Lorsque nous sommes allés à l’hôtel avec ces deux hommes, l’hôtelier en a refusé un à cause de son aspect « trop clochard ». Pourtant, il faisait des efforts : il avait enlevé un de ses deux manteaux, s’était taillé la barbe pour paraître plus propre… Malgré tous ses changements, le retour à une vie « conventionnelle » ne s’est pas fait. La remarque de l’hôtelier l’a renforcé dans sa conviction de refuser de l’aide. Il a pris ses affaires, puis il est retourné à la rue. Depuis, les choses ont évolué, nous avons entrepris des démarches pour l’orienter dans un foyer. Quant au deuxième homme, plus fragile, il est toujours à l’hôtel mais sans son ami.

Parle-nous de ce programme

 

L’intérêt de ce programme est que nous allons directement vers les personnes. Elles ne sont nullement dans l’obligation de venir chez nous. Les prestations que nous offrons doivent susciter une envie. C’est, en plus, un programme propose des tournées avec des professionnels. Elle désacralise le métier de l’assistante sociale et du médecin. J’essaye d’aller vers les personnes qui ont eu une mauvaise expérience avec les travailleurs sociaux. La mission propose une intervention adaptée aux cas qui se présentent sans prohibition ni  misérabilisme.

C’est un travail de longue haleine pour Solveig, car l’image de sa profession a été souvent mise à mal. Leur travail repose sur du concret, de l’humain et du vécu. Chaque rencontre pose des problématiques qu’il faut gérer, parfois en urgence, parfois sur plusieurs mois.

Comment évolue le programme ?

Il n’y a pas plus de moyens, mais beaucoup de bénévoles ont été recrutés : ils participent à la fois à l’accueil et aux maraudes. Le jour de l’accueil est fixe depuis avril et les bénéficiaires sentent les changements apportés. La mission a tout à fait sa place chez Médecins du Monde.
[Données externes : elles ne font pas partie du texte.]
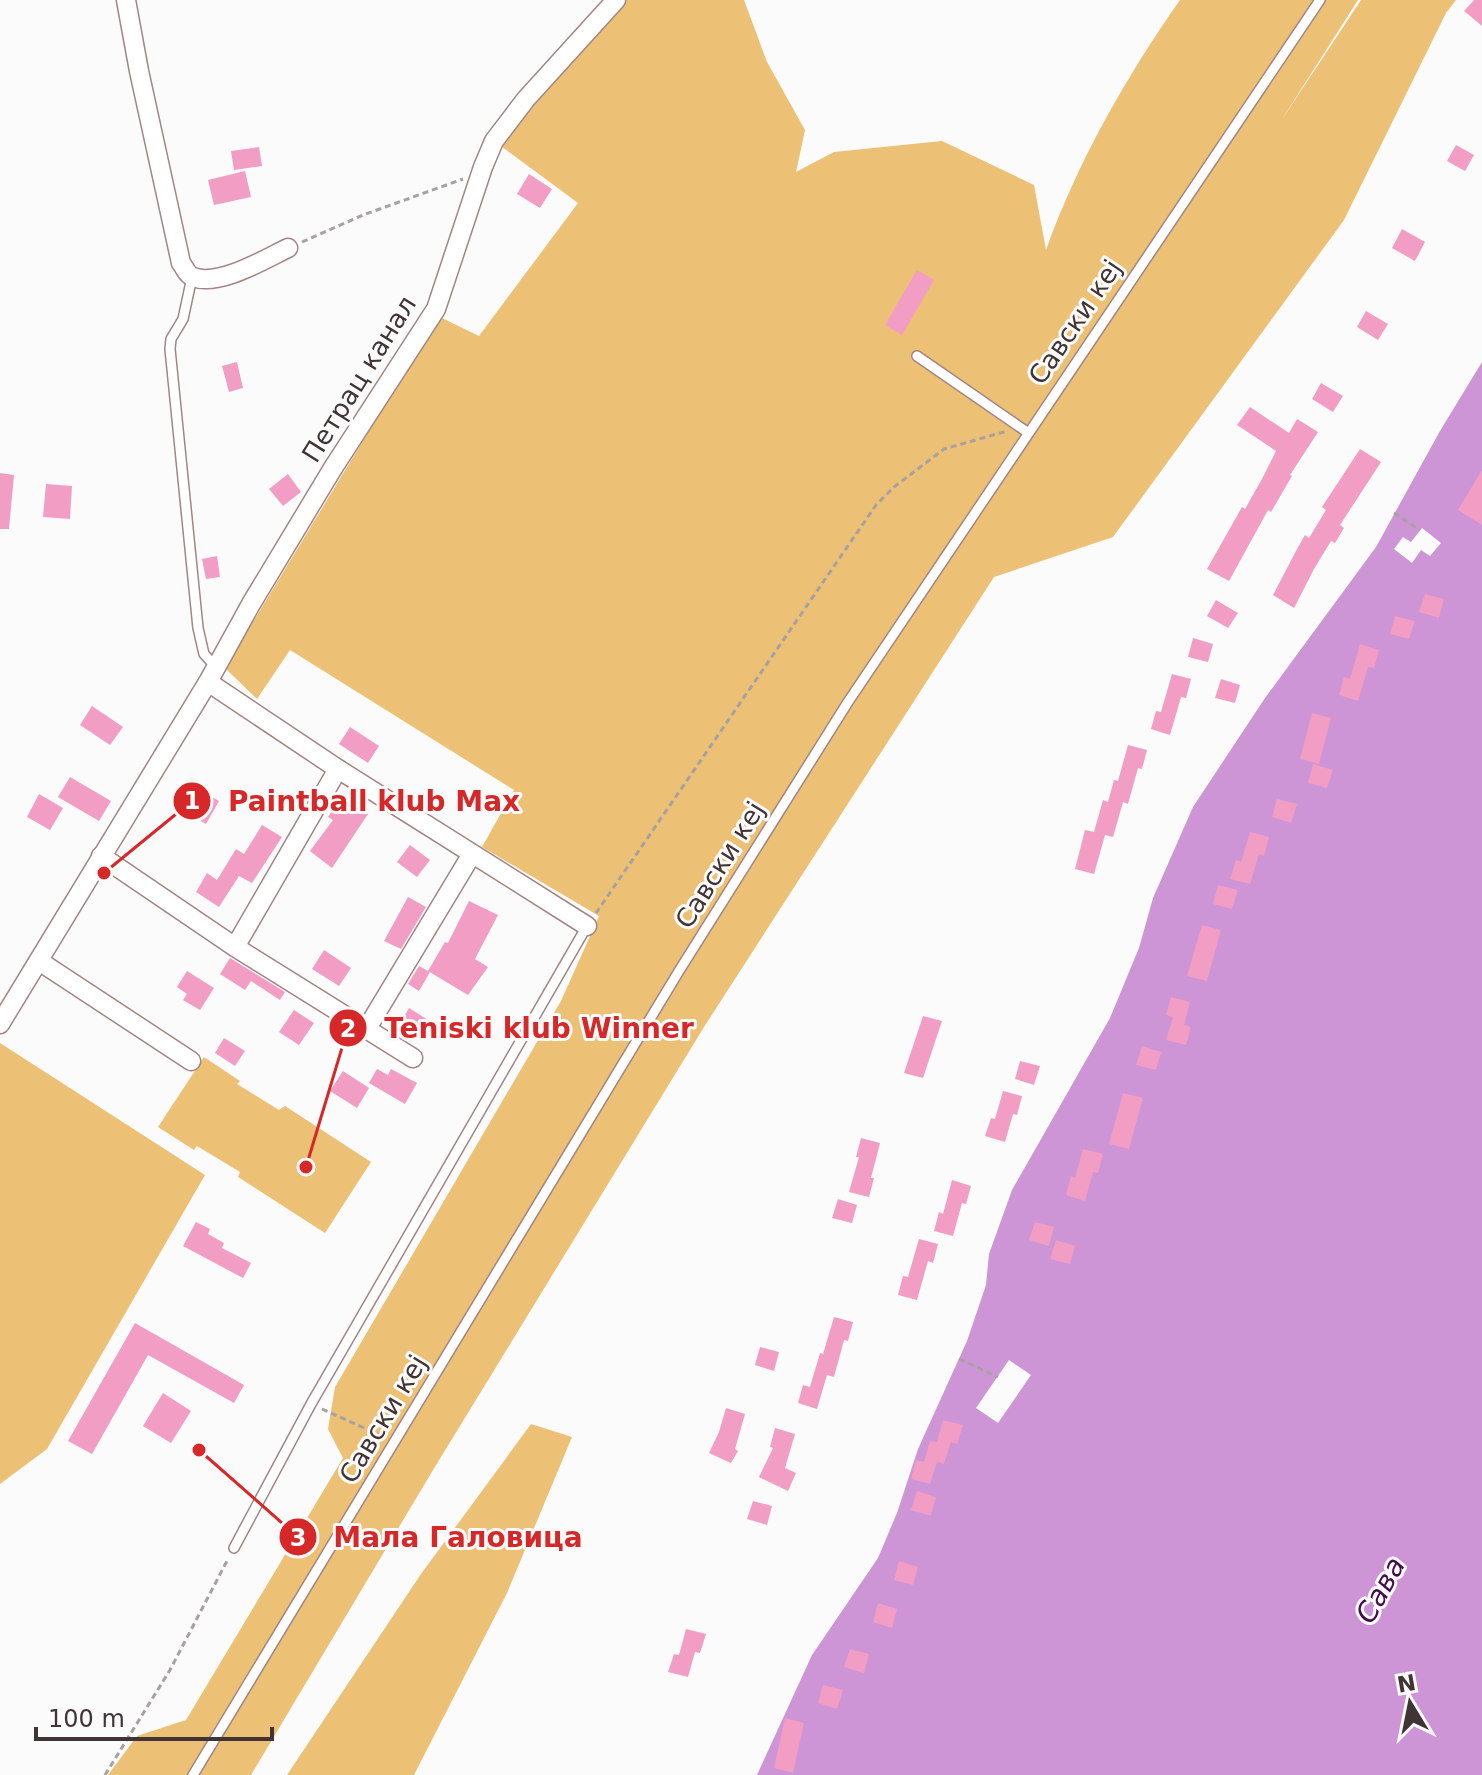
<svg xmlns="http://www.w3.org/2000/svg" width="1482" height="1775" viewBox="0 0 1482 1775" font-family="'DejaVu Sans',sans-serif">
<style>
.green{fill:#ecc075}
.water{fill:#cd94d6}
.pier{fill:#fbfbfb}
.building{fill:#f29dc4}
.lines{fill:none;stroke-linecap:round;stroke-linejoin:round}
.service-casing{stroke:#a28584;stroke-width:12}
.minor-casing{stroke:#a28584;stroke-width:21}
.path{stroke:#a7a1a1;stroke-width:3;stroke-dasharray:6 4;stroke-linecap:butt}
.service{stroke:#fff;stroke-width:9}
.minor{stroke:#fff;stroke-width:18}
.labels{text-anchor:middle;stroke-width:6;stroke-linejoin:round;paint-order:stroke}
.street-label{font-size:26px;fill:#413434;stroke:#fbfbfb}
.water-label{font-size:28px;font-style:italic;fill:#420e4b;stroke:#fbfbfb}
.leader{fill:none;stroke:#d62828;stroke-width:3}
.callout-dot{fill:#d62828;stroke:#fbfbfb;stroke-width:3}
.mark-label{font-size:24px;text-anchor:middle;font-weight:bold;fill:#fff}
.callout-label{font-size:28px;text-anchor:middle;font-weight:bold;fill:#d62828;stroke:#fbfbfb;stroke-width:6;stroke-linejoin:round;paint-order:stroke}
</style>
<rect width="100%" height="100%" fill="#fbfbfb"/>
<g class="green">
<path d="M616,0H744L767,62L805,130L796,172L834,152L942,141L1034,185L1046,250C1078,161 1126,77 1180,0H1358L1279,124L1361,0H1456L1446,13L1344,220L1113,537L994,577L704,1027L433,1470L251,1775H108L137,1736L186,1720L343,1458L328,1429L335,1387L561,1001L599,916L482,847L514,790L290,650L257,699L225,668L378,416L442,318L479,336L578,203L494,141Z"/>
<path d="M0,1043L205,1175L47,1449L0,1484Z"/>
<path d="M204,1057L240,1081L237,1084L279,1110L285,1106L371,1162L325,1233L238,1177L240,1172L197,1146L194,1150L158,1127Z"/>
<path d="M531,1424L572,1437L507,1593L414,1775H287L421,1574Z"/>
</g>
<path class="water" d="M1482,362V1775H757L812,1655L878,1558L897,1513L918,1449L967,1341L986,1285L989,1254L1012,1190L1110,1018L1139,948L1153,898L1193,807L1265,698L1376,547L1440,431Z"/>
<g class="pier">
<path d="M1422,528L1441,543L1430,556L1421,550L1412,563L1394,549L1403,537L1411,542Z"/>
<path d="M1009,1360L1031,1375L998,1423L976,1408Z"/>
</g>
<g class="building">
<path d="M1474,0H1482V26L1464,11Z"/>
<path d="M1456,145L1474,155L1465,171L1447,161Z"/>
<path d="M259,147L262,166L234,170L231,151Z"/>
<path d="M245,171L251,197L214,205L208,180Z"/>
<path d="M529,174L552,189L540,208L517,194Z"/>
<path d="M1402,229L1425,242L1415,261L1392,248Z"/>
<path d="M917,270L934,280L902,335L885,325Z"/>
<path d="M1366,311L1388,324L1378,340L1357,327Z"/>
<path d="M237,362L243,388L229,392L222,366Z"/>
<path d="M1321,383L1343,396L1333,412L1312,399Z"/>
<path d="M1250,407L1289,433L1297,419L1318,432L1290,475L1292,476L1271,512L1268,510L1229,581L1207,569L1242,507L1245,509L1262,479L1276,451L1237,425Z"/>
<path d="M1360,449L1381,462L1340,525L1344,528L1335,543L1331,541L1314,569L1294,608L1273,595L1296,551L1305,535L1309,538L1326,510L1322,507Z"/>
<path d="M1482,470V525L1458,510Z"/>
<path d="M0,473L14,475L9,529H0Z"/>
<path d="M288,474L301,492L283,506L269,489Z"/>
<path d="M46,484L72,486L70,519L43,517Z"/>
<path d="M217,556L220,577L206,579L202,559Z"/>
<path d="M1425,594L1444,599L1439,618L1419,612Z"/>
<path d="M1216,600L1238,613L1228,628L1207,616Z"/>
<path d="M1395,616L1415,621L1409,639L1390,634Z"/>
<path d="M1193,638L1213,644L1208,662L1188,657Z"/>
<path d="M1360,644L1379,650L1374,668L1368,667L1358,701L1339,695L1344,677L1350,679Z"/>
<path d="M1172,674L1191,679L1186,698L1181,697L1170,735L1151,729L1156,711L1161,712Z"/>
<path d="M1221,679L1240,685L1235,703L1215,698Z"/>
<path d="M92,706L123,727L110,745L80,725Z"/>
<path d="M1312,713L1331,718L1319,764L1300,759Z"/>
<path d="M350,727L379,746L368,763L339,744Z"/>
<path d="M1128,745L1147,750L1142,769L1138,768L1128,804L1123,802L1113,837L1105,835L1094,874L1075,869L1085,830L1094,832L1103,800L1108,802L1114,780L1118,781Z"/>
<path d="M1313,764L1333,770L1327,788L1308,783Z"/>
<path d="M70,777L111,801L99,821L58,797Z"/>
<path d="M195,787L219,801L206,824L181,810Z"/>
<path d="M39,794L63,808L50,830L27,817Z"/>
<path d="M342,796L368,814L332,868L310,851L333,820L328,817Z"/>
<path d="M1277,799L1297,804L1291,823L1272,817Z"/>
<path d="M262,825L282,837L252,883L239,876L219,907L196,892L207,873L217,880L236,849L244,854Z"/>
<path d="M1250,832L1269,837L1264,856L1259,854L1250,884L1230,879L1236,860L1241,862Z"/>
<path d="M410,845L430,860L417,877L397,862Z"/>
<path d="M1218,885L1238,890L1232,909L1213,904Z"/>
<path d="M408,897L426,907L401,949L384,941Z"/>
<path d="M469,901L498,915L475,959L488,967L468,995L428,971L445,942L448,943Z"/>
<path d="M1202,925L1221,930L1207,981L1187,976Z"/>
<path d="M324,950L351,968L339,986L312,969Z"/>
<path d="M230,958L285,992L280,1000L251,981L245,990L220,974Z"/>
<path d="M419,966L430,972L419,991L408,984Z"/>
<path d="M187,971L214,988L200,1010L183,1000L187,994L177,987Z"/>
<path d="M1171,997L1190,1002L1184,1025L1191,1027L1186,1045L1166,1040L1173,1017L1166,1015Z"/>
<path d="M409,1008L433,1023L424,1038L400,1024Z"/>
<path d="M294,1010L314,1023L299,1045L279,1032Z"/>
<path d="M923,1016L942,1021L923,1078L904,1073Z"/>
<path d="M224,1038L245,1051L235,1066L215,1053Z"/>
<path d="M1142,1046L1161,1052L1156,1070L1136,1065Z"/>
<path d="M1020,1061L1040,1066L1034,1085L1015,1079Z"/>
<path d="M377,1069L388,1075L391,1069L417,1083L405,1104L369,1083Z"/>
<path d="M343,1071L369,1088L357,1108L330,1091Z"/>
<path d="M1003,1091L1022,1096L1017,1115L1013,1114L1005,1142L985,1136L991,1118L995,1119Z"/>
<path d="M1123,1093L1143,1098L1129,1149L1109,1144Z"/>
<path d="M861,1138L880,1143L871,1178H874L869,1197L849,1192L859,1157H856Z"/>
<path d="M1083,1149L1103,1154L1098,1173L1093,1172L1085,1201L1066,1195L1071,1176L1075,1178Z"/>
<path d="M952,1180L971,1186L966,1204L962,1203L953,1236L934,1231L939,1212L943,1214Z"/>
<path d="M838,1199L857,1205L852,1223L832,1218Z"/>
<path d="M196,1222L210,1229L208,1234L224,1243L222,1248L251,1263L243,1278L183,1246Z"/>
<path d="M1035,1222L1054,1227L1049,1246L1029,1240Z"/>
<path d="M919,1239L938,1244L933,1263L928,1261L917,1300L898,1295L903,1276L908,1277Z"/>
<path d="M1056,1240L1075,1246L1070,1264L1050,1259Z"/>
<path d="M834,1317L853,1322L848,1341L844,1340L834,1377L827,1375L817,1409L798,1403L803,1385L810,1387L820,1353L823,1354Z"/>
<path d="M135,1323L244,1385L234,1403L148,1355L92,1454L68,1441Z"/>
<path d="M760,1347L779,1352L774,1371L755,1365Z"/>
<path d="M163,1393L191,1411L171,1443L143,1426Z"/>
<path d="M726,1408L745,1414L735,1449L738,1451L731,1463L709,1453L719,1432Z"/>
<path d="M943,1420L963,1425L957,1444L951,1442L944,1464L937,1462L930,1484L911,1479L916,1460L924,1462L930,1441L937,1442Z"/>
<path d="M775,1428L795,1434L785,1468L796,1473L788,1491L759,1477L773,1448L770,1447Z"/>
<path d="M917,1491L936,1497L931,1516L911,1510Z"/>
<path d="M753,1501L772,1506L767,1525L747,1519Z"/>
<path d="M899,1561L918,1567L913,1585L894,1580Z"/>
<path d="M878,1603L897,1609L892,1628L873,1622Z"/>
<path d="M686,1629L706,1634L700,1653L695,1652L688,1677L668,1672L674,1654L679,1655Z"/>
<path d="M850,1649L869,1654L864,1673L844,1667Z"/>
<path d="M823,1685L843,1690L837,1709L818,1703Z"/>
<path d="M785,1718L804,1723L793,1773L774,1768Z"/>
</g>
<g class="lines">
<defs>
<g id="service">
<path d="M192,277L183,319L171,339L170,349L198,628L204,654L215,666"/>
<path d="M917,356L1027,432"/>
<path d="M234,1548L311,1404L587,926"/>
<path d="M193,1775L679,971L848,702L1320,0"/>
</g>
<g id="minor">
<path d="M126,0L139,71L181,263C185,268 187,275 193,277C219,287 265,259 288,248"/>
<path d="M208,682L338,769L587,926"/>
<path d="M101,856L235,947L413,1058"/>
<path d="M235,947L338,769"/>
<path d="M39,961L191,1061"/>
<path d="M0,1024L208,682L251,604L333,468L436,309L483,167L494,141L526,99L616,0"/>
<path d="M366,1030L472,854"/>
</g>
</defs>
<use href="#service" class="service-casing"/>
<use href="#minor" class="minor-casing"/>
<g class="path">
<path d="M302,242L363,215L463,179"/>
<path d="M1394,513L1420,530"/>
<path d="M596,913L876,505L894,487L944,449L1007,431"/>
<path d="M959,1359L998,1377"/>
<path d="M322,1409L384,1437"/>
<path d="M105,1775L170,1670L228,1559"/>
</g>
<use href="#service" class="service"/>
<use href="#minor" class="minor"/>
</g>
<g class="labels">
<g class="street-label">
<text transform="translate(1075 322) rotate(-56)" y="9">Савски кеј</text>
<text transform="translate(359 379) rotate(-58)" y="9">Петрац канал</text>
<text transform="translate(720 865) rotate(-58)" y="9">Савски кеј</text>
<text transform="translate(383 1419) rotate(-59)" y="9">Савски кеј</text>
</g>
<g class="water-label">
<text transform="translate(1380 1590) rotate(-61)" y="10">Сава</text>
</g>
</g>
<path class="leader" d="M104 873L192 801M306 1167L348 1028M199 1450L298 1537"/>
<g class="callout-dot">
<circle cx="104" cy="873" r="8"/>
<circle cx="306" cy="1167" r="8"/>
<circle cx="199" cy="1450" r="8"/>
<circle cx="192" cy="801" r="20"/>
<circle cx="348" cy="1028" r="20"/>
<circle cx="298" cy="1537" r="20"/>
</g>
<g class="mark-label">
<text x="192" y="809">1</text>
<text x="348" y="1037">2</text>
<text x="298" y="1546">3</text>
</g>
<g class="callout-label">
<text x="374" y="811">Paintball klub Max</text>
<text x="539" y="1038">Teniski klub Winner</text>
<text x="458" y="1547">Мала Галовица</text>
</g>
<g transform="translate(1410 1703) rotate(350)" stroke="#fbfbfb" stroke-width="6" paint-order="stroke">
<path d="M0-6L14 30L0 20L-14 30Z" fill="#413434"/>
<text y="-12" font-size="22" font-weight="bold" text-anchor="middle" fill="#413434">N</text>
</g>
<path d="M36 1727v12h236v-12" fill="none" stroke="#413434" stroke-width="4"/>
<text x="48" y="1727" font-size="24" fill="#413434" stroke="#fbfbfb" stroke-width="6" paint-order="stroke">100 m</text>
</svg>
Tous les SDF méritent un toit, mais il faut faire des choix pour les chambres d’hôtel, faire attention aux conditions de santé de la personne… Je me rends compte qu’un accompagnement quotidien est nécessaire. C’est pourquoi, il faudrait que la mission soit présente de jour comme de nuit, afin de proposer un suivi quotidien pour les rendez-vous médicaux et les structures sociales. Nous n’avons pas plus de moyen mais Paul a réussi à recruter des bénévoles. Malgré tout, les choses bougent et évoluent.

Comment vois-tu l’avenir ?

L’un des objectifs de l’association étant « d’aller vers », nous avons donc toute notre légitimité. Il est vrai que la frontière est très mince car c’est nous qui « allons vers » et non le contraire. On travaille également sur la réduction des risques par le biais de l’accompagnement. Il est évident que nous ne sommes pas dans le misérabilisme, mais plutôt dans le positivisme et la valorisation. Chez nous, on fait la promotion de la santé. On doit créer un lien entre la journée et la nuit par le biais de la structure. La tournée reste au cœur de notre activité. On s’y présente sans donner nos fonctions afin de désacraliser nos métiers. Mon mot d’ordre, c’est « je crois en ce que je fais ».